Très tôt le matin et le jour dit, je suis monté le chercher dans son appartement. Je connaissais les lieux car il m'avait plusieurs fois invité à dîner. Mais curieusement, toujours en tête à tête alors qu'il me semblait avoir de nombreux copains et copines. Alex a ouvert le coffre de ma voiture dès qu'il est descendu de chez lui. Il a jeté son sac de voyage dans le coffre et est monté dans la voiture en me disant :

— Bien ta nouvelle Laguna ! Mais pourquoi un bas de gamme ? L'UAFE est toujours aussi radine ?

— Pour un inspecteur de ma catégorie, je n'ai droit qu'à ça ! lui ai-je répondu.

— Tu aurais pu à ce moment-là prendre une Mégane haut de gamme !

— Non, impossible, un inspecteur doit rouler dans une certaine classe de véhicule ! Je n'ai pas eu le choix, même pas la couleur ! Le responsable des services généraux a un accord commercial avec une concession Renault, de bons tarifs paraît-il, 10% de remise, je crois.

Alex a pouffé :

— 10%, ridicule ! Vous ne louez pas à moyen terme ? C'est plus économique !

— Et non ! Tradition, tradition ! Mais tu vas me lâcher un peu Alex ? Je ne suis pas l'UAFE !

Alex m'a lâché et a été charmant comme d'habitude.

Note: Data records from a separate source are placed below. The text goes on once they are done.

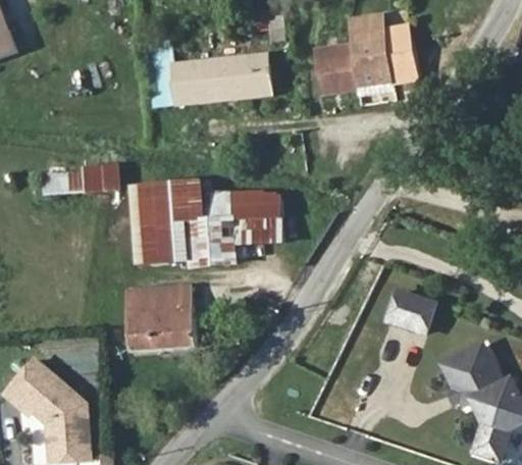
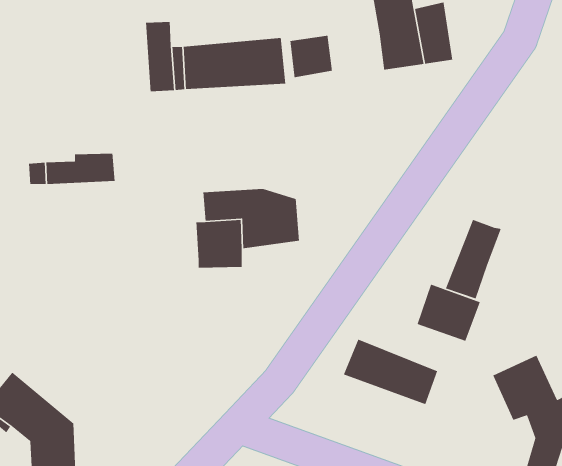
building: [318,54,357,93] -> [289,35,333,78]
building: [145,180,198,258] -> none
building: none -> [445,219,502,300]
building: [124,287,195,350] -> none
building: none -> [343,338,438,405]

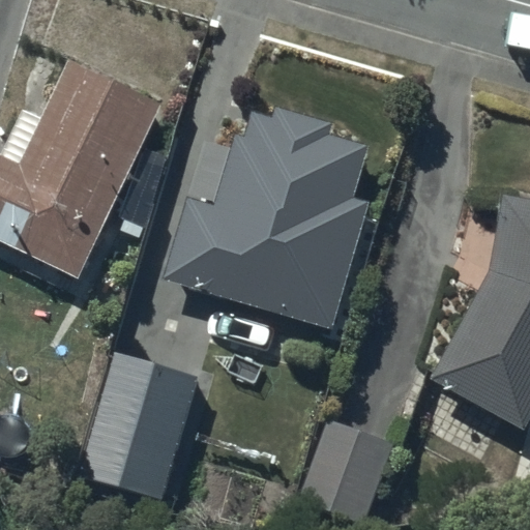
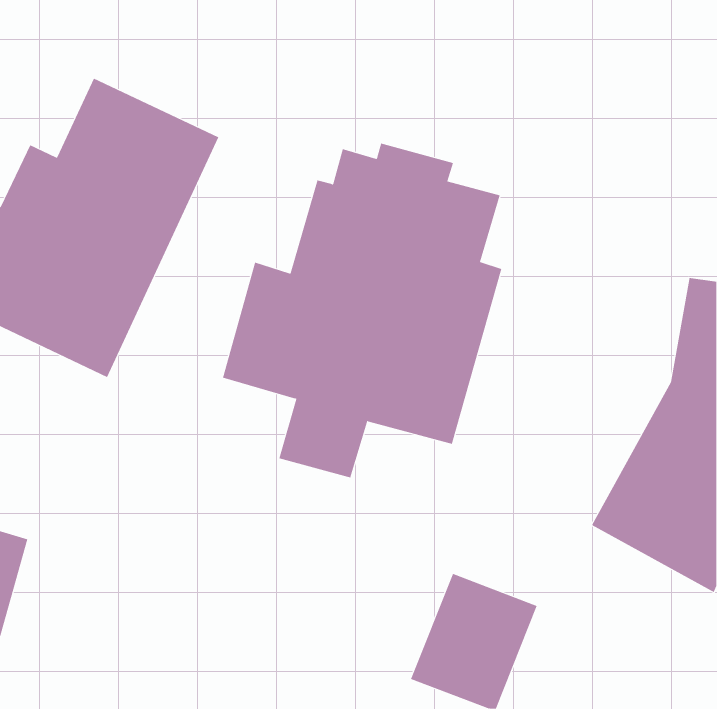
building: [82,356,198,504] -> none

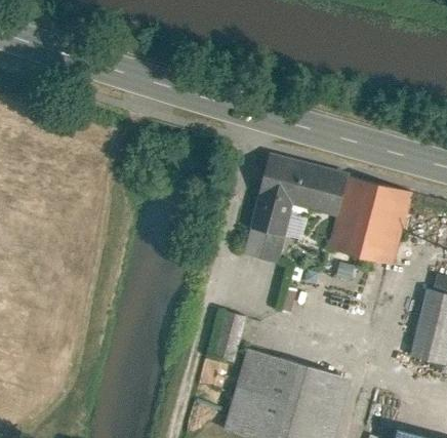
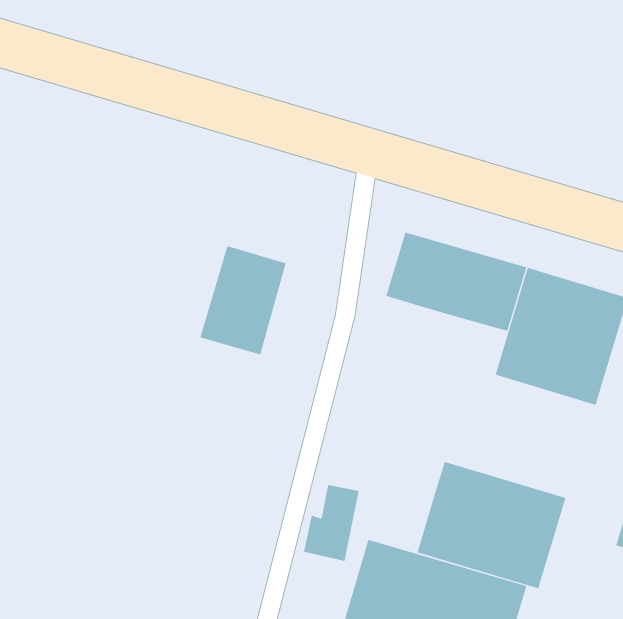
building: [241,195,296,265] -> [200,246,287,355]
building: none -> [417,461,566,589]

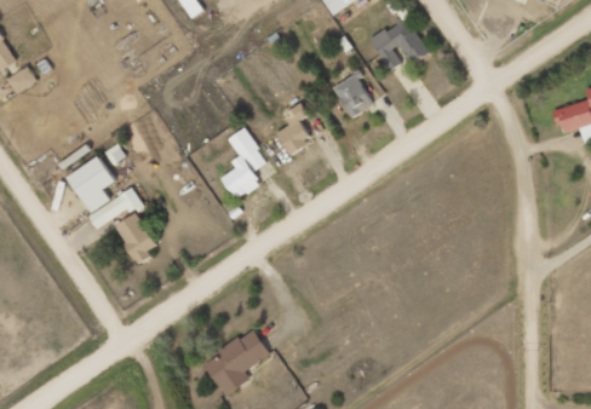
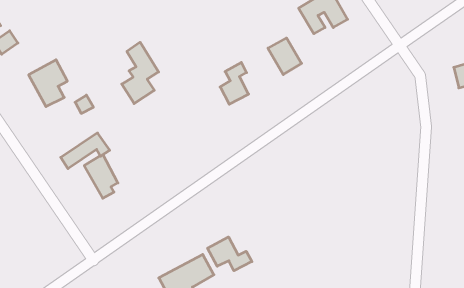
building: [222,127,265,200] -> [122,42,159,104]
building: [67,156,113,212] -> [29,60,67,107]
building: none -> [208,237,252,271]

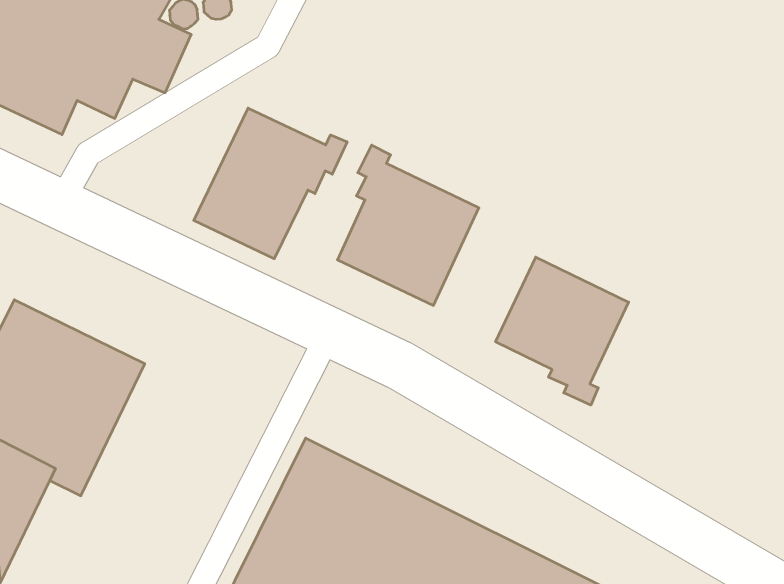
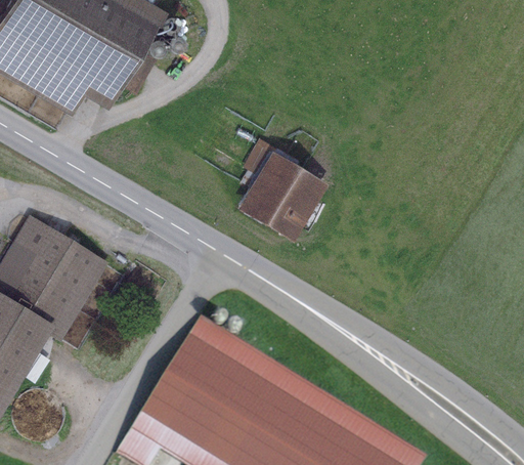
building: [194,108,347,259] -> none
building: [496,257,629,405] -> none

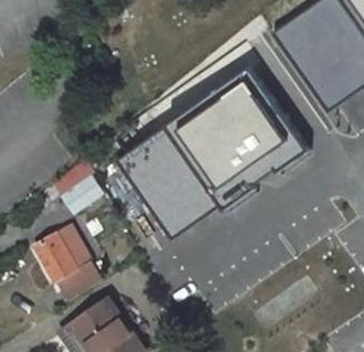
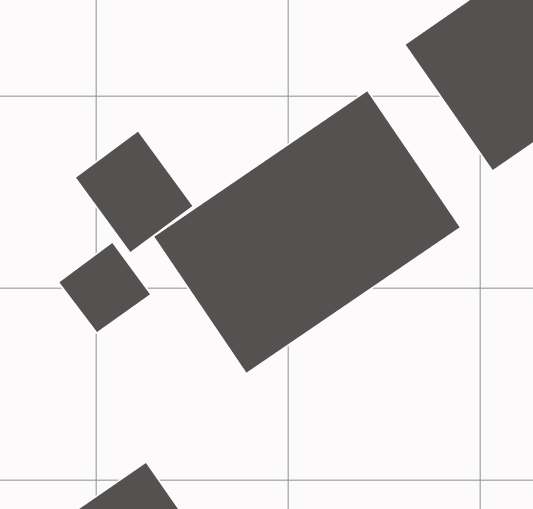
building: none -> [75,130,193,253]
building: [31,227,99,303] -> none

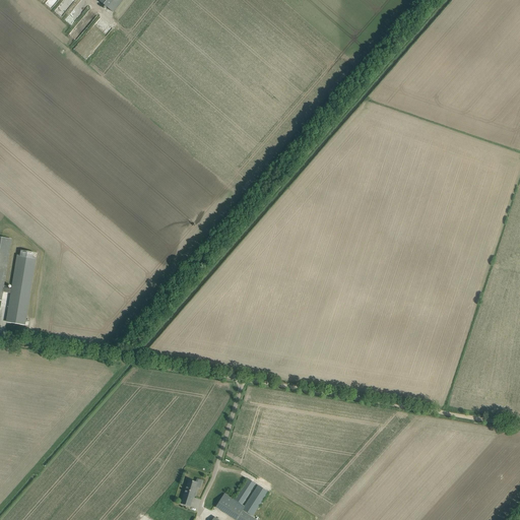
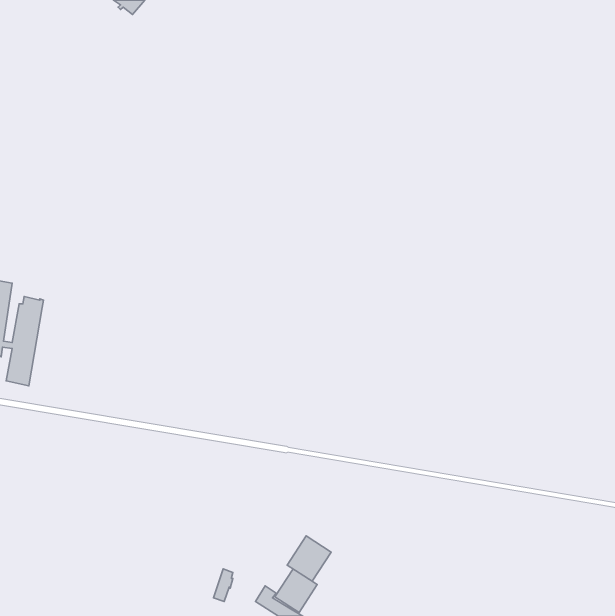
building: none -> [287,536,331,581]

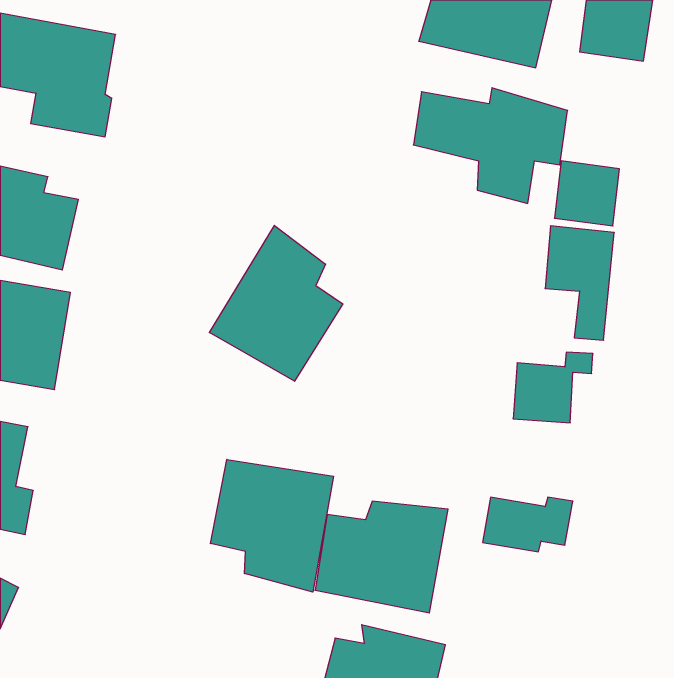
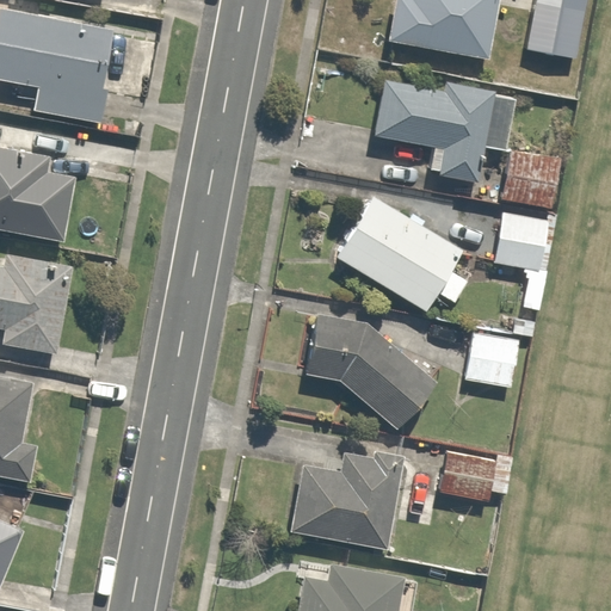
building: none -> [333,196,468,313]
building: [209,225,343,381] -> none
building: none -> [306,316,438,431]
building: [210,459,333,592] -> none

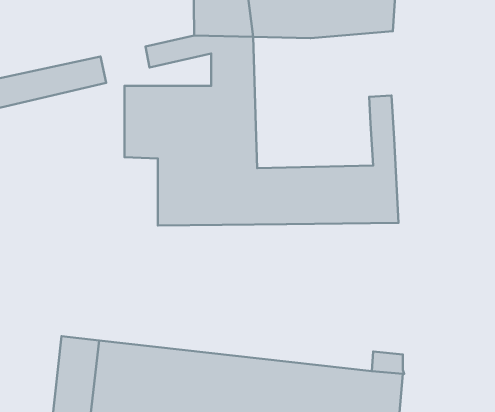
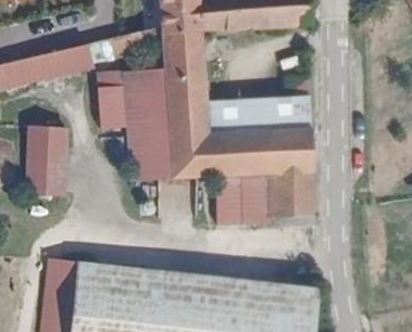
building: none -> [201,97,292,131]
building: none -> [27,131,70,197]
building: none -> [225,174,313,216]

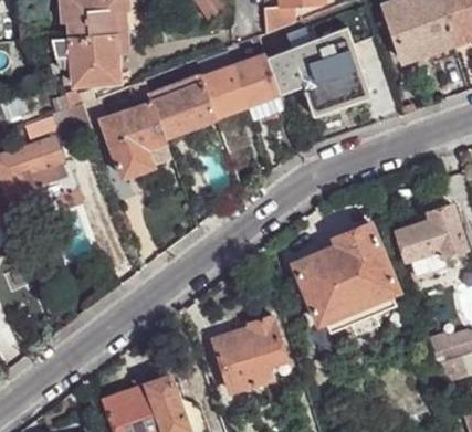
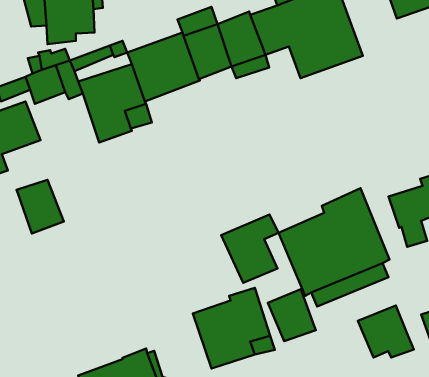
building: none -> [16,180,64,234]
building: none -> [221,214,278,283]
building: none -> [268,289,316,341]
building: none -> [358,305,414,357]

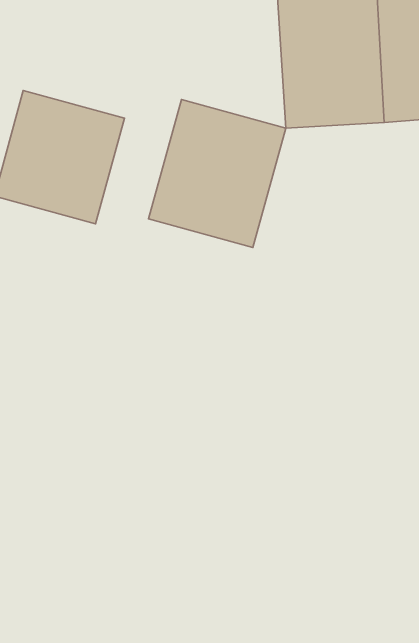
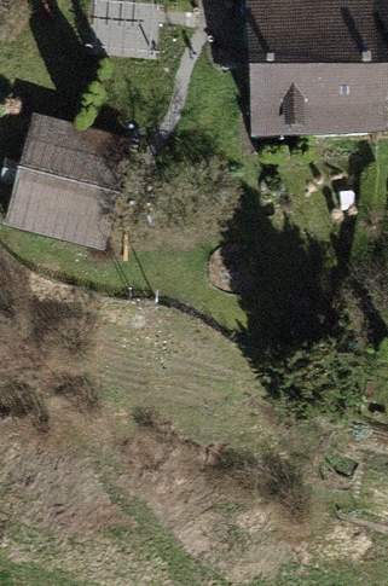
building: [149,99,286,248] -> none

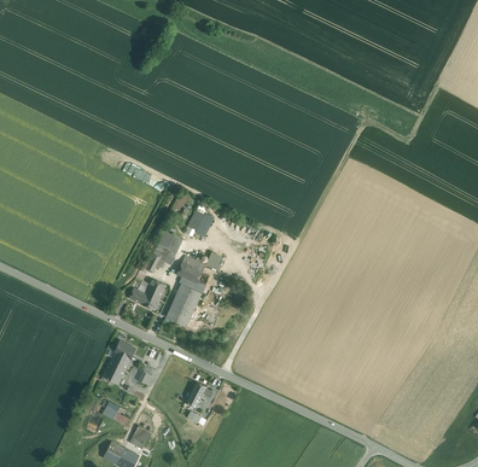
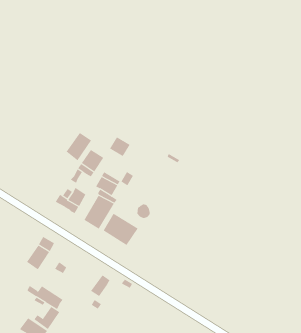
building: none -> [66,132,92,161]
building: none -> [103,213,139,246]

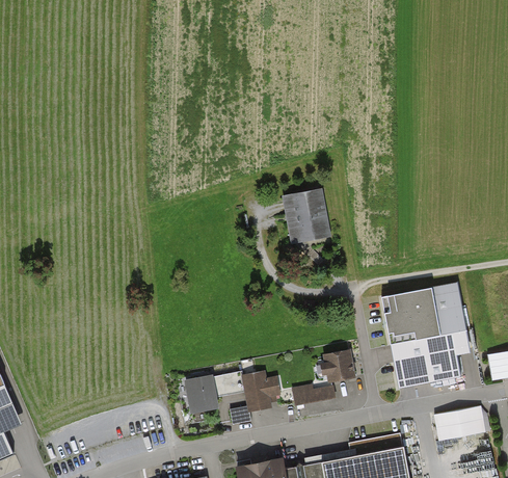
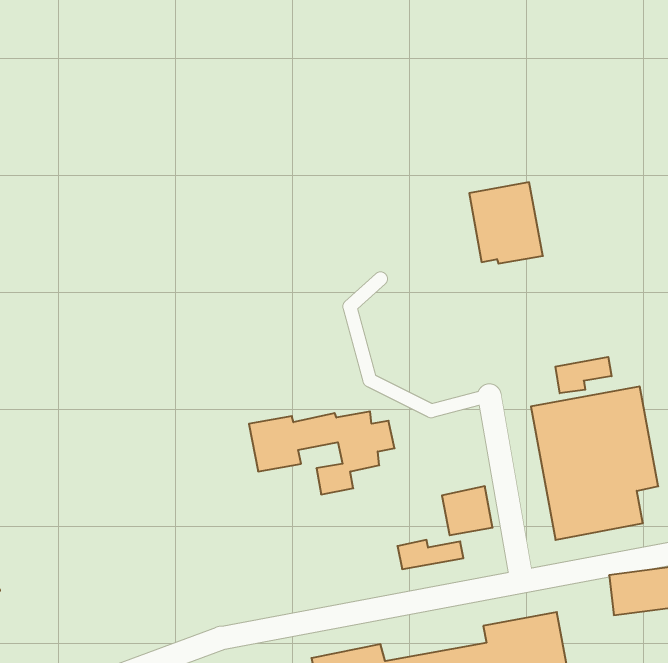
building: [282,188,331,243] -> [469,182,543,264]
building: none -> [555,357,612,393]
building: [183,372,282,428] -> [249,411,395,494]

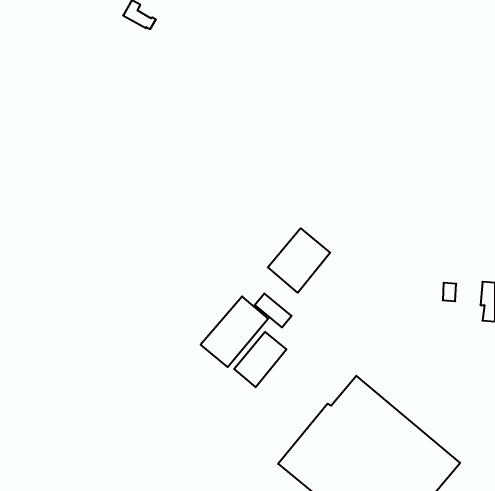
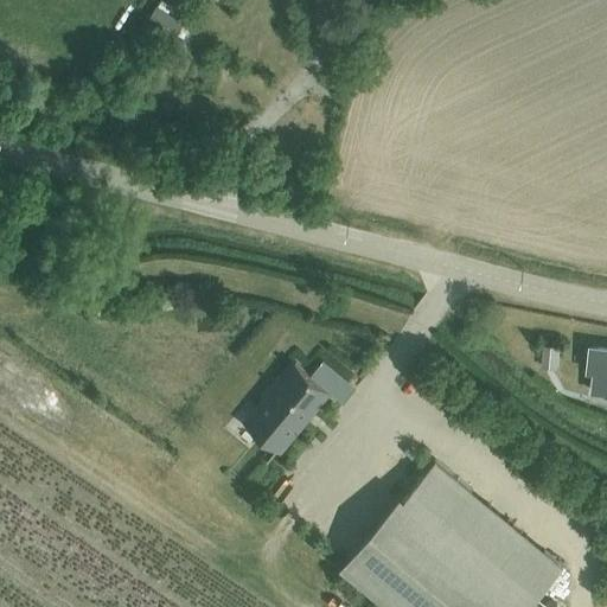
building: [268,228,330,293] -> none
building: [234,332,286,387] -> none

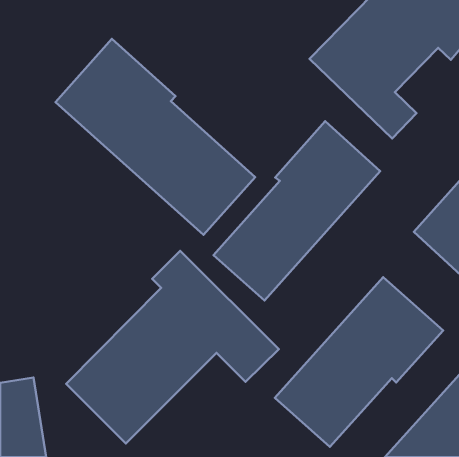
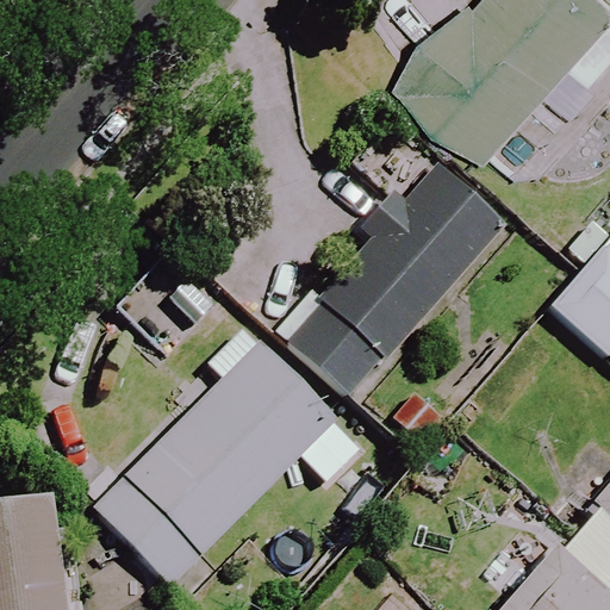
building: [55,39,255,235] -> none
building: [275,277,443,447] -> none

Mais j'aimais bien qu'il me charrie, qu'il me domine un peu. Je me sentais protégé. Un psy aurait dit que je recherchais, en vain jusque-là et chez les hommes, un père que je n'avais pas eu. Nous étions partis très tôt car le début de la réunion d'information était prévu pour 9 heures.

Le voyage a été très agréable. Alex a sorti des bonbons de sa sacoche de travail et m'a présenté le paquet ouvert.

— Je ne peux pas, faut que je garde les mains sur le volant ! lui ai-je répondu. On va s'arrêter un moment faut que je fasse le plein.

— Fraise ou orange ? m'a demandé Alex souriant.

— Fraise ! lui ai-je répondu en pensant rose tendre comme tes lèvres !

Il a défait le papier du bonbon et me l'a mis dans la bouche.

— J'ai les mains propres ! Mais ça ne se fait pas ! N'est-ce pas Janfi ? m'a dit Alex provocateur.

— Tu vas voir, je peux moi aussi faire des choses qui ne se font pas ! lui ai-je répondu, enfin confiant en moi.

J'ai rigolé car j'avais décidé de passer à l'attaque et j'avais tendu un gentil piège à mon cher Alex.